巴掌大小的联络装置屏幕上已经布满了泥沙摩擦留下的划痕,屏幕也碎了一块,露出了蛛网状的裂纹,也不知道是掉落在地摔碎的还是被踩成这样的,老范拿在手里捣鼓了几下,碎裂的屏幕就重新亮了起来,露出了他们熟悉的操作界面。
电量不多了,应该是逃亡时掉在地上了吧?老范检查了一下,发现并没有什么异样后就将联络装置丢了过去,啧,有开机锁
以连殳的性格不会将这么重要的东西掉在这里,如果再算上精神污染带来的理性效果,他更不可能因为惊慌失措把东西掉在这里了鲁长庚表情阴沉接住满是划痕和裂纹的联络装置,轻车熟路解了锁,刚准备看看对方在装置里留下了什么东西,结果手指刚一点在联络装置上就看到有个AuoRun的文件随着解锁自动展开运行,紧接着整个屏幕都黑了下来。

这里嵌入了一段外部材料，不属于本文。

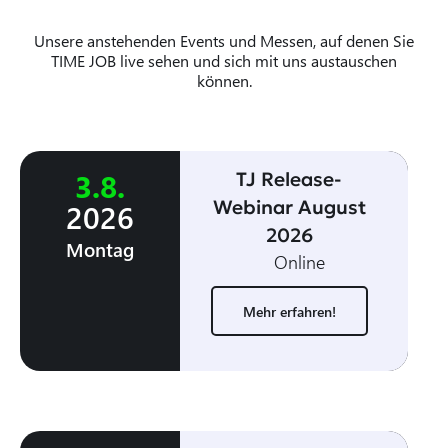
Unsere anstehenden Events und Messen, auf denen Sie
TIME JOB live sehen und sich mit uns austauschen
können.
3
.
8
.
TJ Release-
Webinar August
2026
2026
Montag
Online
Mehr erfahren!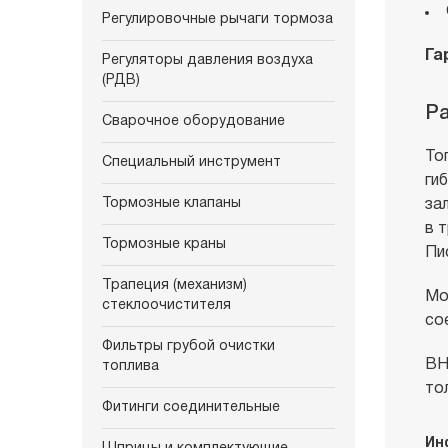
Регулировочные рычаги тормоза
Га
Регуляторы давления воздуха
(РДВ)
Ра
Сварочное оборудование
То
Специальный инструмент
ги
Тормозные клапаны
за
в 
Тормозные краны
Пи
Трапеция (механизм)
Мо
стеклоочистителя
со
Фильтры грубой очистки
ВН
топлива
то
Фитинги соединительные
Ин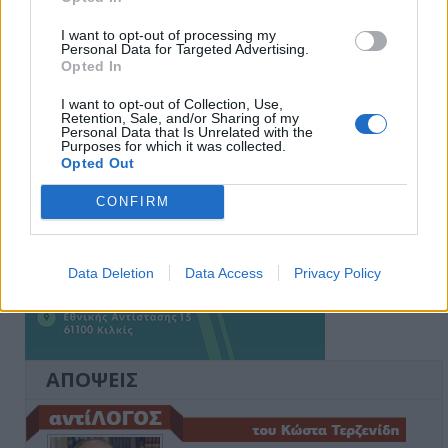
Ειδήσεις 5-8-2026
I want to opt-out of processing my
Personal Data for Targeted Advertising.
Opted In
I want to opt-out of Collection, Use,
Retention, Sale, and/or Sharing of my
Personal Data that Is Unrelated with the
Purposes for which it was collected.
Opted Out
CONFIRM
Data Deletion
Data Access
Privacy Policy
ΑΠΟΨΕΙΣ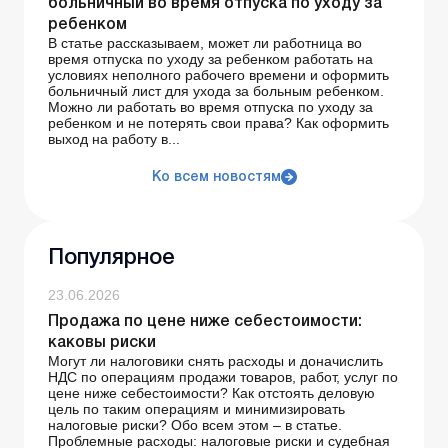
больничный во время отпуска по уходу за
ребенком
В статье рассказываем, может ли работница во
время отпуска по уходу за ребенком работать на
условиях неполного рабочего времени и оформить
больничный лист для ухода за больным ребенком.
Можно ли работать во время отпуска по уходу за
ребенком и не потерять свои права? Как оформить
выход на работу в...
Ко всем новостям
Популярное
23.06.2026
Продажа по цене ниже себестоимости:
каковы риски
Могут ли налоговики снять расходы и доначислить
НДС по операциям продажи товаров, работ, услуг по
цене ниже себестоимости? Как отстоять деловую
цель по таким операциям и минимизировать
налоговые риски? Обо всем этом – в статье.
Проблемные расходы: налоговые риски и судебная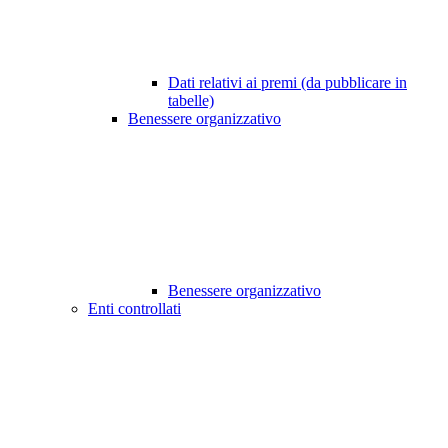
Dati relativi ai premi (da pubblicare in
tabelle)
Benessere organizzativo
Benessere organizzativo
Enti controllati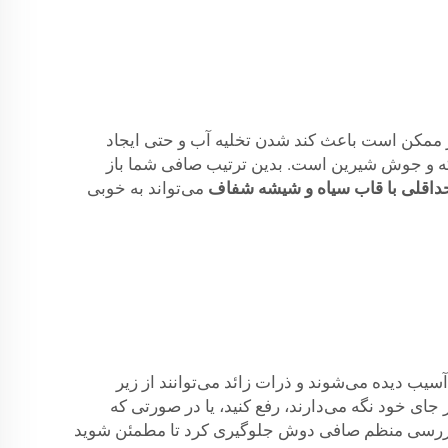
ر ممکن است باعث کند شدن تخلیه آب و حتی ایجاد
که و جوش شیرین است. بدین ترتیب صافی شما باز
داقلی با قاب سیاه و شیشه شفاف
می‌تواند به خوبی
 دیده می‌شوند و ذرات زائد می‌توانند از زیر
ای خود نگه می‌دارند، رفع کنید، یا در صورتی که
 و بازرسی منظم صافی دوش جلوگیری کرد تا مطمئن شوید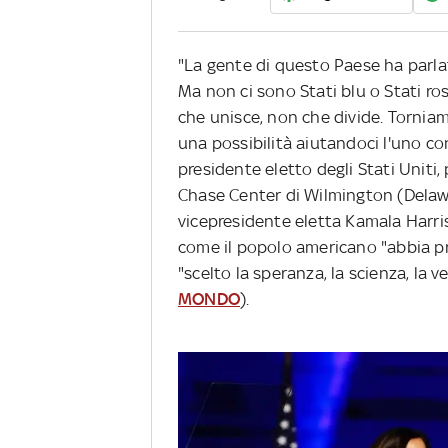
"La gente di questo Paese ha parla
Ma non ci sono Stati blu o Stati ross
che unisce, non che divide. Torniam
una possibilità aiutandoci l'uno con
presidente eletto degli Stati Uniti,
Chase Center di Wilmington (Delaware
vicepresidente eletta Kamala Harris
come il popolo americano "abbia pr
"scelto la speranza, la scienza, la ve
MONDO
).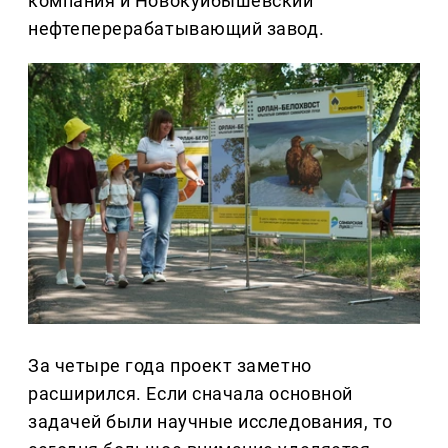
компания и Новокуйбышевский
нефтеперерабатывающий завод.
За четыре года проект заметно
расширился. Если сначала основной
задачей были научные исследования, то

长庚,等你看到这条信息时,想必你已经从城外折返回市区了吧?
连殳平稳、机械不带任何感情波动的声音从联络装置中缓缓传出。
同时也意味着我没能及时脱困,你才会转回市区来找到我留下的联络装置,读到这条消息。
如果你是抱着救我的心态折返回来的,我奉劝你尽早放弃这个念头,你来晚了,立刻离开这座城市,不要回头走得越远越好,而且你救不了我的,我也不需要你来搭救
听到这里老范眉头紧锁张口正准备说什么,结果鲁长庚马上打了个手势让他噤声,安安静静听对方留下了什么口信。
这是我经过理性思考得出的结论
又在放什么屁听到这里,老范已经非常不悦地低骂了一声,然而鲁长庚却想理解了一切般叹了口气:他那时候原来是故意这么说的
什么意思?老范疑问道。
他早就意识到我们带着两个伤员不可能逃掉了。鲁长庚的眉毛已经仅仅纠缠在了一起,精神污染会让他的思维模式越来越倾向理性,我执意要救润土他们时,他就已经在权衡思考怎么脱困了,最后得出的结论就是
牺牲一个,救下四个。
仿佛是为了接上鲁长庚的话一样,联络装置中传来了连殳平稳的声音。
那个状态下,想要所有人一起逃离这里,最后只可能是所有人被感染者军团追上,一起跑是没有活路的,所以必须有人做出牺牲。
长庚有任务在身是这次夜半球探索的核心,同时也是决计不能牺牲的人。
听着联络装置中传出的声音,鲁长庚神情有些落寞。
而老范是三人中唯一具备急救知识,懂得怎么治病救人的,一旦回到车边就能依靠留在车上的物资装备对伤员紧急救治,所以也不能牺牲和舍弃。
老范的表情也变得微妙起来,有些惊讶,有些狐疑,有些费解,但更多的还是惭愧。
他还记得之前是他觉得连殳不可信任,甚至随时可能把他也当棋子给牺牲掉,所以主动脱离将对方一个人丢在了这里,可没想到对方想得比他还要更深一层,甚至一开始就没有想过要牺牲他,这不禁让他感觉有些无所适从。
如此一来答案就很简单了,需要牺牲的人就是我了,也只能是我。
连殳的声音还是如此平缓,让人听不出像是准备将自己送上死路一样。